● WORK REQUIRED: Arrange the lines below as a numbered list, omitting any blank lines and leaving the pictures out of your answer.

● TASK DATA:
◆ ◆ ◆ ◆ ◆
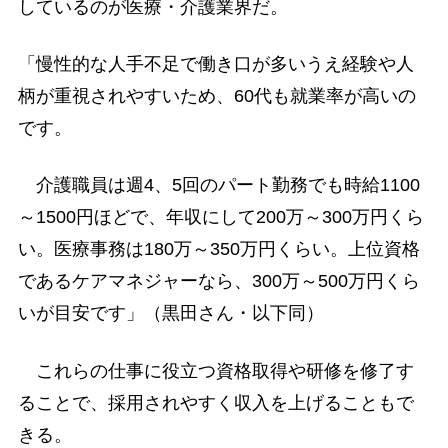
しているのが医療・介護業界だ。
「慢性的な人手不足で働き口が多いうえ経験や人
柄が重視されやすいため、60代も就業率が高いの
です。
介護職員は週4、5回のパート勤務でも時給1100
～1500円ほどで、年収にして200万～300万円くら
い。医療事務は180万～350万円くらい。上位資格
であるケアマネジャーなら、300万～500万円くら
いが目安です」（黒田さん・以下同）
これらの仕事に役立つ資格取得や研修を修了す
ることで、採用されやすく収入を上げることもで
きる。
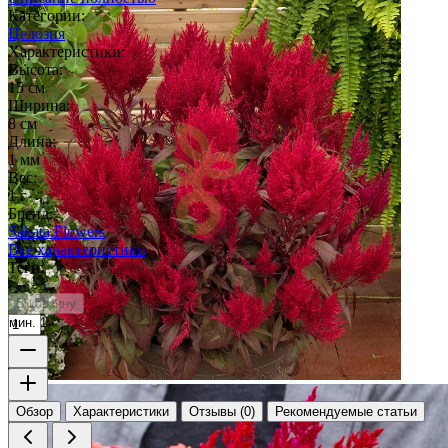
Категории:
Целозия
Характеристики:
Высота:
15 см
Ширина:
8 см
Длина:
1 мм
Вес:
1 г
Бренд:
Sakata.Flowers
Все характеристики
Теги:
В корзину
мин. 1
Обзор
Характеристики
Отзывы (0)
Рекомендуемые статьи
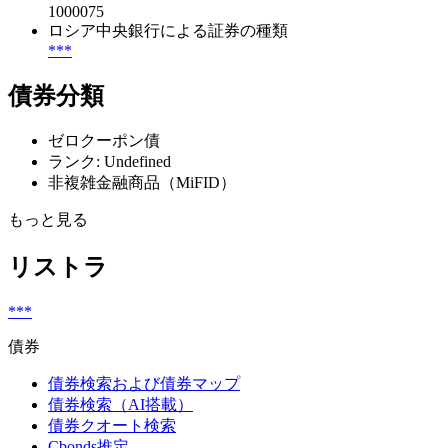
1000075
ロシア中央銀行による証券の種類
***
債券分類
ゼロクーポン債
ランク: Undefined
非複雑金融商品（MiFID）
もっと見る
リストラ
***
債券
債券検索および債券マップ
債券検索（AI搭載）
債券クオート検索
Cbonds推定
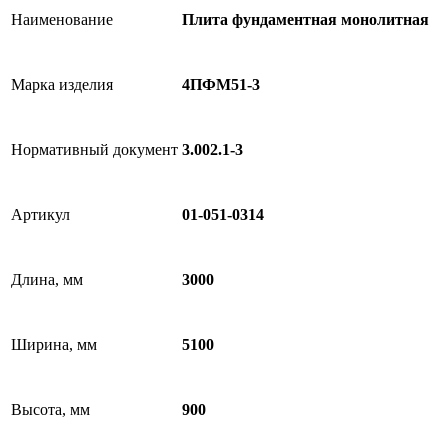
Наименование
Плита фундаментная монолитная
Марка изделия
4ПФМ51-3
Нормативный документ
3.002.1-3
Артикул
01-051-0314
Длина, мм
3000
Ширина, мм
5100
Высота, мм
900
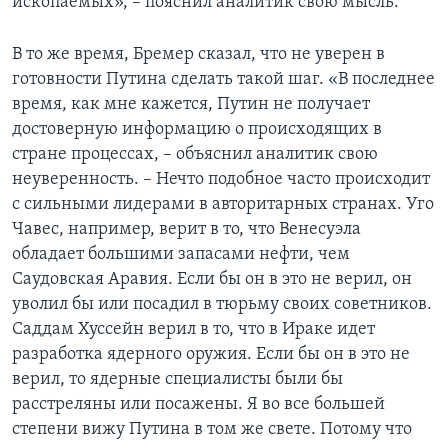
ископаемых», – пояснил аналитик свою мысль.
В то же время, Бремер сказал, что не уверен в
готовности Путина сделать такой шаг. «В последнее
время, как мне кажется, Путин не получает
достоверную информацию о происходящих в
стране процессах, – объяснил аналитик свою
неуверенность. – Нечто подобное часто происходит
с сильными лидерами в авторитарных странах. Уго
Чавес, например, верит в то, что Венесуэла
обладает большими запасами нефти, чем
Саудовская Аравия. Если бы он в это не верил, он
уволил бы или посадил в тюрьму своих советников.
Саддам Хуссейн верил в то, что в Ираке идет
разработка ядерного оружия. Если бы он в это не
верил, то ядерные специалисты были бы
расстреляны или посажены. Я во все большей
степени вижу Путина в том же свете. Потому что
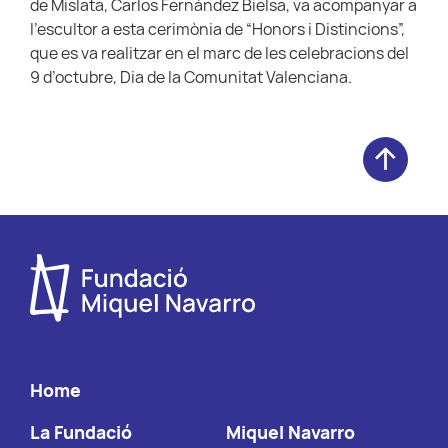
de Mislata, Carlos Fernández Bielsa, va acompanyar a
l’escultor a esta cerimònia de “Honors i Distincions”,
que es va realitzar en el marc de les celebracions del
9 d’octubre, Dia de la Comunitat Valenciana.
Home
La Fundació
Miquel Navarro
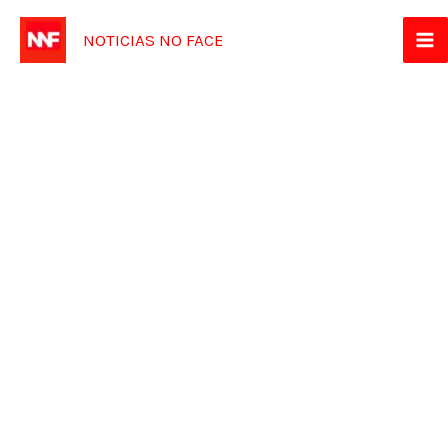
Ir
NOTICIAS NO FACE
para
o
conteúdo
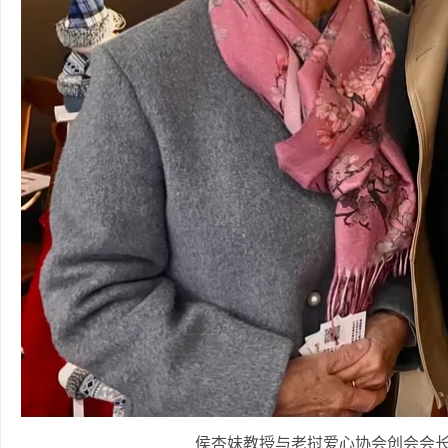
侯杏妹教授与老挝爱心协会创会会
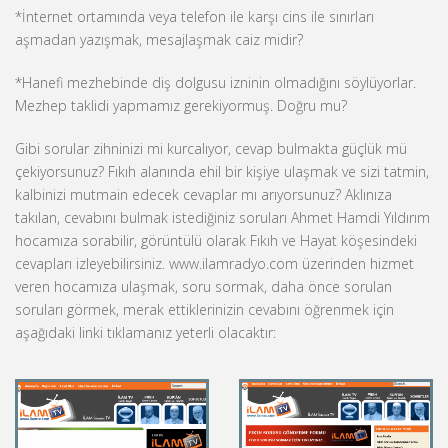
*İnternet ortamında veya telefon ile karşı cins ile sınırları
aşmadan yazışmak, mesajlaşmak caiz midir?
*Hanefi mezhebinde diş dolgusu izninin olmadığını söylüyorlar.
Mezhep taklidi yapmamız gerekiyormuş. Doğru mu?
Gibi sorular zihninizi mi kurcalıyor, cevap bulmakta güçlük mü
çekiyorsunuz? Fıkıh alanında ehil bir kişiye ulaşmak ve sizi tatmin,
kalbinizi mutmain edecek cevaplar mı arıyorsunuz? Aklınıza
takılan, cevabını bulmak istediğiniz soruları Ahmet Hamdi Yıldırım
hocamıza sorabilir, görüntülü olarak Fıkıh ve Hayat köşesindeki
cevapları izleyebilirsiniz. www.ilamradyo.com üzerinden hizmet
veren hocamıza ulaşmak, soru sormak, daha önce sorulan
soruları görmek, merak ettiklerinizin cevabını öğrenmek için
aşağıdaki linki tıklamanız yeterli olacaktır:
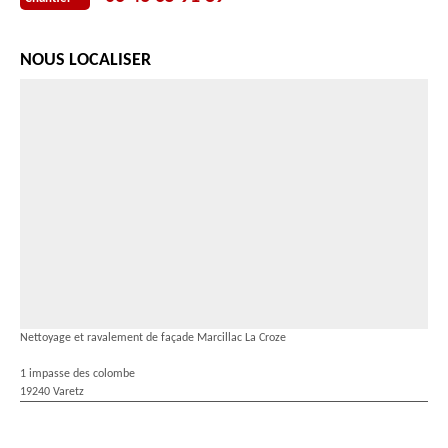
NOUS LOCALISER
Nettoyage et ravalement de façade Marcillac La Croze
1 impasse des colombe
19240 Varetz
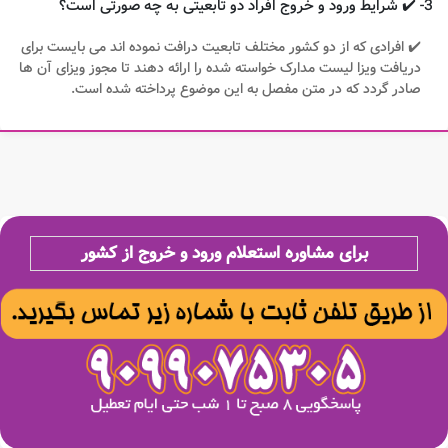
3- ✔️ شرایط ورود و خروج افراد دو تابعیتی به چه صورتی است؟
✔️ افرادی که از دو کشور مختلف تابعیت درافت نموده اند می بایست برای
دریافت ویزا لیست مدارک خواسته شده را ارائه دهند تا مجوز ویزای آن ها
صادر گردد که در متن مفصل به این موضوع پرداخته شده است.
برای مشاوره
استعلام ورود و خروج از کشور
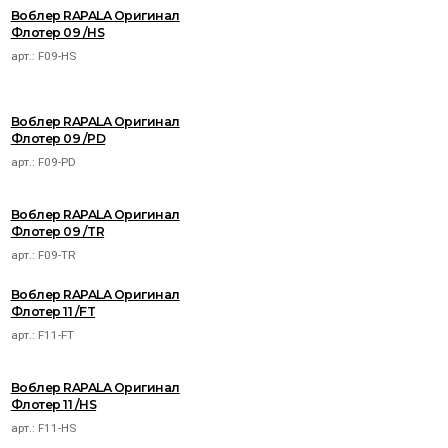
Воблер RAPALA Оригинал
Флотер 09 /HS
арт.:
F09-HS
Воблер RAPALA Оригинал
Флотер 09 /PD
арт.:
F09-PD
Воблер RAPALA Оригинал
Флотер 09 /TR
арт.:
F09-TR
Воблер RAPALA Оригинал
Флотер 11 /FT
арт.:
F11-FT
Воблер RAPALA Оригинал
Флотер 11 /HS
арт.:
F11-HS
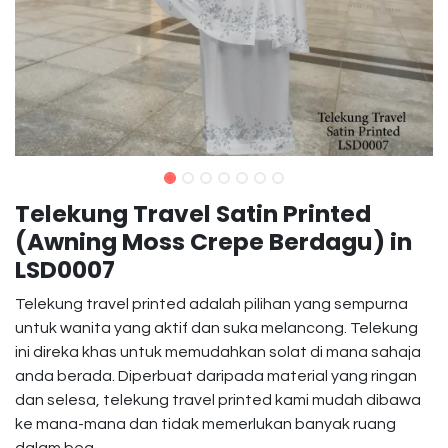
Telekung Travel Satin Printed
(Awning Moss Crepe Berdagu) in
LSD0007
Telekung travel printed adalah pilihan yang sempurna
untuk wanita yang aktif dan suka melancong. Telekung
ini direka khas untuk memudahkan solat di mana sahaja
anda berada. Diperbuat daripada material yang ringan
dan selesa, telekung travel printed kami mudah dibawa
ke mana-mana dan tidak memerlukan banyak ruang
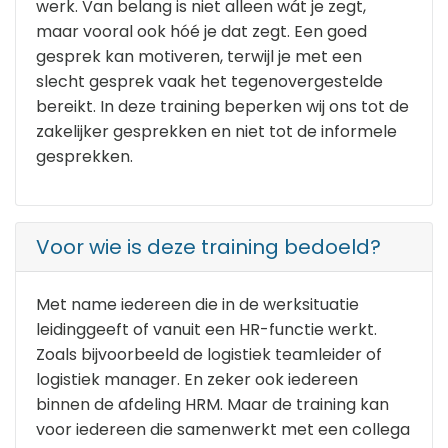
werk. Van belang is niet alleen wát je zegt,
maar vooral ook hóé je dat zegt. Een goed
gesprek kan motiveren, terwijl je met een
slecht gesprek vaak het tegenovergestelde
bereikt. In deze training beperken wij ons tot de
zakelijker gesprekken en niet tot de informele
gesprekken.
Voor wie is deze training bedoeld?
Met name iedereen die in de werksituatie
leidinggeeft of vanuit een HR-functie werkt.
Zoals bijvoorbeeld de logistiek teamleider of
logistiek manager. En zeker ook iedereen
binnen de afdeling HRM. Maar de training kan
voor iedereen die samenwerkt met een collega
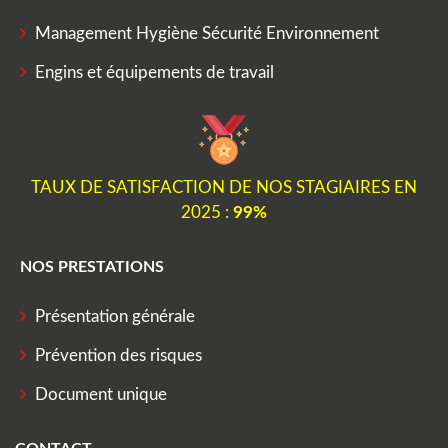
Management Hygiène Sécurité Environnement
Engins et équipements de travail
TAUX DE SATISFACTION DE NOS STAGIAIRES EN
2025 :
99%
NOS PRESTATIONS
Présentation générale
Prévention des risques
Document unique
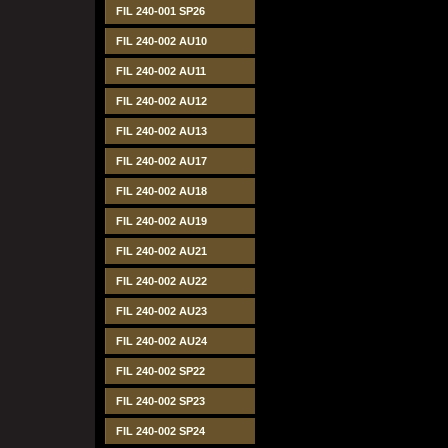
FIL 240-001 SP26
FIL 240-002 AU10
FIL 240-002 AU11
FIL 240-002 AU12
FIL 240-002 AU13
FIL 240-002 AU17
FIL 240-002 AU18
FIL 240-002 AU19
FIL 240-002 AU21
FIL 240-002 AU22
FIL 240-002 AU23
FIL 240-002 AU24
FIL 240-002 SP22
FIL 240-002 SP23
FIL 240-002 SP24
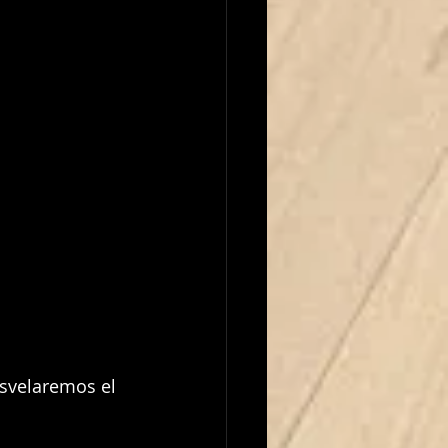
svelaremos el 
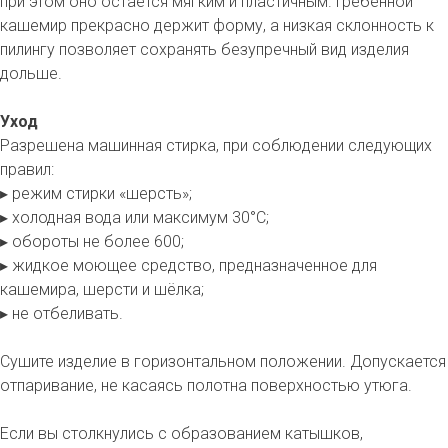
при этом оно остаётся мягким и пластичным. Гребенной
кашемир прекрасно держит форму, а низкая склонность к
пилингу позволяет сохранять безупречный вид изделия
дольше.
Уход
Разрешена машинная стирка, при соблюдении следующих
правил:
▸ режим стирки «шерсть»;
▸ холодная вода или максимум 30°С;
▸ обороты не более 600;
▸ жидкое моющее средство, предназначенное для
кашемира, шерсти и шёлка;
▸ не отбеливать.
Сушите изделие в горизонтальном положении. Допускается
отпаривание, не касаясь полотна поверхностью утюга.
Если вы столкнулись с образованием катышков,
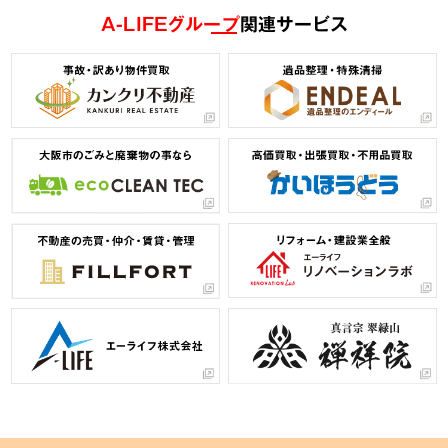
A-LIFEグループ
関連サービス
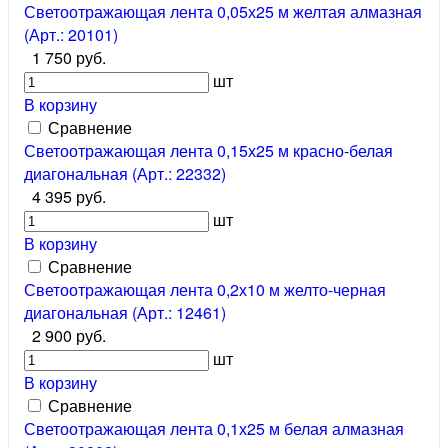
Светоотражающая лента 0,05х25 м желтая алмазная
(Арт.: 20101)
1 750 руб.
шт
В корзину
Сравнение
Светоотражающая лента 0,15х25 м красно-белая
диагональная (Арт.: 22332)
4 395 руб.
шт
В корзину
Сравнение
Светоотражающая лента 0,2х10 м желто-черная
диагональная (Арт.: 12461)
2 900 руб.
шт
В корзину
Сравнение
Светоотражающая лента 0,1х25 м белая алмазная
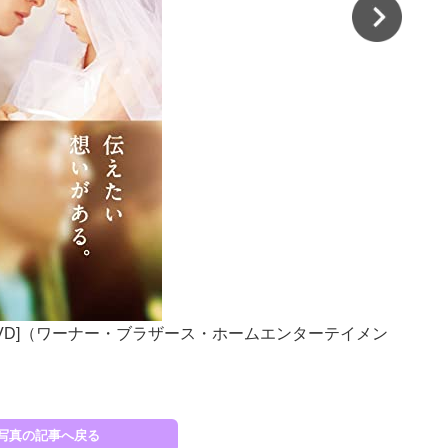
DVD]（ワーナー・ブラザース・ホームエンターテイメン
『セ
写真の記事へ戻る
◆ ◆ ◆ ◆ ◆
● THE COMPLETED TASK:
1. しているのが医療・介護業界だ。
2. 「慢性的な人手不足で働き口が多いうえ経験や人
3. 柄が重視されやすいため、60代も就業率が高いの
4. です。
5. 介護職員は週4、5回のパート勤務でも時給1100
6. ～1500円ほどで、年収にして200万～300万円くら
7. い。医療事務は180万～350万円くらい。上位資格
8. であるケアマネジャーなら、300万～500万円くら
9. いが目安です」（黒田さん・以下同）
10. これらの仕事に役立つ資格取得や研修を修了す
11. ることで、採用されやすく収入を上げることもで
12. きる。
13. Категории:
14. Целозия
15. Характеристики:
16. Высота:
17. 15 см
18. Ширина:
19. 8 см
20. Длина:
21. 1 мм
22. Вес:
23. 1 г
24. Бренд:
25. Sakata.Flowers
26. Все характеристики
27. Теги:
28. В корзину
29. мин. 1
30. Обзор
31. Характеристики
32. Отзывы (0)
33. Рекомендуемые статьи
34. 1000075
35. ロシア中央銀行による証券の種類
36. ***
37. 債券分類
38. ゼロクーポン債
39. ランク: Undefined
40. 非複雑金融商品（MiFID）
41. もっと見る
42. リストラ
43. ***
44. 債券
45. 債券検索および債券マップ
46. 債券検索（AI搭載）
47. 債券クオート検索
48. Cbonds推定
49. Наименование
50. Плита фундаментная монолитная
51. Марка изделия
52. 4ПФМ51-3
53. Нормативный документ
54. 3.002.1-3
55. Артикул
56. 01-051-0314
57. Длина, мм
58. 3000
59. Ширина, мм
60. 5100
61. Высота, мм
62. 900
63. ископаемых», – пояснил аналитик свою мысль.
64. В то же время, Бремер сказал, что не уверен в
65. готовности Путина сделать такой шаг. «В последнее
66. время, как мне кажется, Путин не получает
67. достоверную информацию о происходящих в
68. стране процессах, – объяснил аналитик свою
69. неуверенность. – Нечто подобное часто происходит
70. с сильными лидерами в авторитарных странах. Уго
71. Чавес, например, верит в то, что Венесуэла
72. обладает большими запасами нефти, чем
73. Саудовская Аравия. Если бы он в это не верил, он
74. уволил бы или посадил в тюрьму своих советников.
75. Саддам Хуссейн верил в то, что в Ираке идет
76. разработка ядерного оружия. Если бы он в это не
77. верил, то ядерные специалисты были бы
78. расстреляны или посажены. Я во все большей
79. степени вижу Путина в том же свете. Потому что
80. de Mislata, Carlos Fernández Bielsa, va acompanyar a
81. l’escultor a esta cerimònia de “Honors i Distincions”,
82. que es va realitzar en el marc de les celebracions del
83. 9 d’octubre, Dia de la Comunitat Valenciana.
84. Home
85. La Fundació
86. Miquel Navarro
87. Ir
88. NOTICIAS NO FACE
89. para
90. o
91. conteúdo
92. 侯杏妹教授与老挝爱心协会创会会
93. *İnternet ortamında veya telefon ile karşı cins ile sınırları
94. aşmadan yazışmak, mesajlaşmak caiz midir?
95. *Hanefi mezhebinde diş dolgusu izninin olmadığını söylüyorlar.
96. Mezhep taklidi yapmamız gerekiyormuş. Doğru mu?
97. Gibi sorular zihninizi mi kurcalıyor, cevap bulmakta güçlük mü
98. çekiyorsunuz? Fıkıh alanında ehil bir kişiye ulaşmak ve sizi tatmin,
99. kalbinizi mutmain edecek cevaplar mı arıyorsunuz? Aklınıza
100. takılan, cevabını bulmak istediğiniz soruları Ahmet Hamdi Yıldırım
101. hocamıza sorabilir, görüntülü olarak Fıkıh ve Hayat köşesindeki
102. cevapları izleyebilirsiniz. www.ilamradyo.com üzerinden hizmet
103. veren hocamıza ulaşmak, soru sormak, daha önce sorulan
104. soruları görmek, merak ettiklerinizin cevabını öğrenmek için
105. aşağıdaki linki tıklamanız yeterli olacaktır:
106. NOUS LOCALISER
107. Nettoyage et ravalement de façade Marcillac La Croze
108. 1 impasse des colombe
109. 19240 Varetz
110. 3- ✔️ شرایط ورود و خروج افراد دو تابعیتی به چه صورتی است؟
111. ✔️ افرادی که از دو کشور مختلف تابعیت درافت نموده اند می بایست برای
112. دریافت ویزا لیست مدارک خواسته شده را ارائه دهند تا مجوز ویزای آن ها
113. صادر گردد که در متن مفصل به این موضوع پرداخته شده است.
114. برای مشاوره
115. استعلام ورود و خروج از کشور
116. Воблер RAPALA Оригинал
117. Флотер 09 /HS
118. арт.:
119. F09-HS
120. Воблер RAPALA Оригинал
121. Флотер 09 /PD
122. арт.:
123. F09-PD
124. Воблер RAPALA Оригинал
125. Флотер 09 /TR
126. арт.:
127. F09-TR
128. Воблер RAPALA Оригинал
129. Флотер 11 /FT
130. арт.:
131. F11-FT
132. Воблер RAPALA Оригинал
133. Флотер 11 /HS
134. арт.:
135. F11-HS
136. Telekung Travel Satin Printed
137. (Awning Moss Crepe Berdagu) in
138. LSD0007
139. Telekung travel printed adalah pilihan yang sempurna
140. untuk wanita yang aktif dan suka melancong. Telekung
141. ini direka khas untuk memudahkan solat di mana sahaja
142. anda berada. Diperbuat daripada material yang ringan
143. dan selesa, telekung travel printed kami mudah dibawa
144. ke mana-mana dan tidak memerlukan banyak ruang
145. werk. Van belang is niet alleen wát je zegt,
146. maar vooral ook hóé je dat zegt. Een goed
147. gesprek kan motiveren, terwijl je met een
148. slecht gesprek vaak het tegenovergestelde
149. bereikt. In deze training beperken wij ons tot de
150. zakelijker gesprekken en niet tot de informele
151. gesprekken.
152. Voor wie is deze training bedoeld?
153. Met name iedereen die in de werksituatie
154. leidinggeeft of vanuit een HR-functie werkt.
155. Zoals bijvoorbeeld de logistiek teamleider of
156. logistiek manager. En zeker ook iedereen
157. binnen de afdeling HRM. Maar de training kan
158. voor iedereen die samenwerkt met een collega
159. Management Hygiène Sécurité Environnement
160. Engins et équipements de travail
161. TAUX DE SATISFACTION DE NOS STAGIAIRES EN
162. 2025 :
163. 99%
164. NOS PRESTATIONS
165. Présentation générale
166. Prévention des risques
167. Document unique
168. FIL 240-001 SP26
169. FIL 240-002 AU10
170. FIL 240-002 AU11
171. FIL 240-002 AU12
172. FIL 240-002 AU13
173. FIL 240-002 AU17
174. FIL 240-002 AU18
175. FIL 240-002 AU19
176. FIL 240-002 AU21
177. FIL 240-002 AU22
178. FIL 240-002 AU23
179. FIL 240-002 AU24
180. FIL 240-002 SP22
181. FIL 240-002 SP23
182. FIL 240-002 SP24
183. svelaremos el 
184. при этом оно остаётся мягким и пластичным. Гребенной
185. кашемир прекрасно держит форму, а низкая склонность к
186. пилингу позволяет сохранять безупречный вид изделия
187. дольше.
188. Уход
189. Разрешена машинная стирка, при соблюдении следующих
190. правил:
191. ▸ режим стирки «шерсть»;
192. ▸ холодная вода или максимум 30°С;
193. ▸ обороты не более 600;
194. ▸ жидкое моющее средство, предназначенное для
195. кашемира, шерсти и шёлка;
196. ▸ не отбеливать.
197. Сушите изделие в горизонтальном положении. Допускается
198. отпаривание, не касаясь полотна поверхностью утюга.
199. Если вы столкнулись с образованием катышков,
200. A-LIFEグループ
201. 関連サービス
202. Светоотражающая лента 0,05х25 м желтая алмазная
203. (Арт.: 20101)
204. 1 750 руб.
205. шт
206. В корзину
207. Сравнение
208. Светоотражающая лента 0,15х25 м красно-белая
209. диагональная (Арт.: 22332)
210. 4 395 руб.
211. шт
212. В корзину
213. Сравнение
214. Светоотражающая лента 0,2х10 м желто-черная
215. диагональная (Арт.: 12461)
216. 2 900 руб.
217. шт
218. В корзину
219. Сравнение
220. Светоотражающая лента 0,1х25 м белая алмазная
221. DVD]（ワーナー・ブラザース・ホームエンターテイメン
222. 『セ
223. 写真の記事へ戻る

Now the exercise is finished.